WORKING DATA:
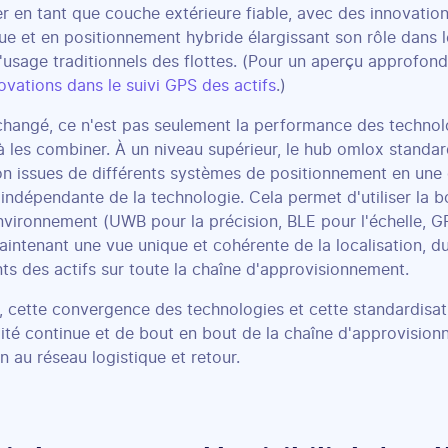
er en tant que couche extérieure fiable, avec des innovation
ue et en positionnement hybride élargissant son rôle dans le
'usage traditionnels des flottes. (Pour un aperçu approfon
ovations dans le suivi GPS des actifs
.)
changé, ce n'est pas seulement la performance des technolog
à les combiner. À un niveau supérieur, le hub omlox standa
ion issues de différents systèmes de positionnement en un
t indépendante de la technologie. Cela permet d'utiliser la
vironnement (UWB pour la précision, BLE pour l'échelle, GPS
aintenant une vue unique et cohérente de la localisation,
s des actifs sur toute la chaîne d'approvisionnement.
 cette convergence des technologies et cette standardisat
ilité continue et de bout en bout de la chaîne d'approvisi
n au réseau logistique et retour.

WORK ITEM:
Apart from the pictures, every line of the data above should be given again exactly.

TASK RESULT:
er en tant que couche extérieure fiable, avec des innovation
ue et en positionnement hybride élargissant son rôle dans le
'usage traditionnels des flottes. (Pour un aperçu approfon
ovations dans le suivi GPS des actifs
.)
changé, ce n'est pas seulement la performance des technolog
à les combiner. À un niveau supérieur, le hub omlox standa
ion issues de différents systèmes de positionnement en un
t indépendante de la technologie. Cela permet d'utiliser la
vironnement (UWB pour la précision, BLE pour l'échelle, GPS
aintenant une vue unique et cohérente de la localisation,
s des actifs sur toute la chaîne d'approvisionnement.
 cette convergence des technologies et cette standardisat
ilité continue et de bout en bout de la chaîne d'approvisi
n au réseau logistique et retour.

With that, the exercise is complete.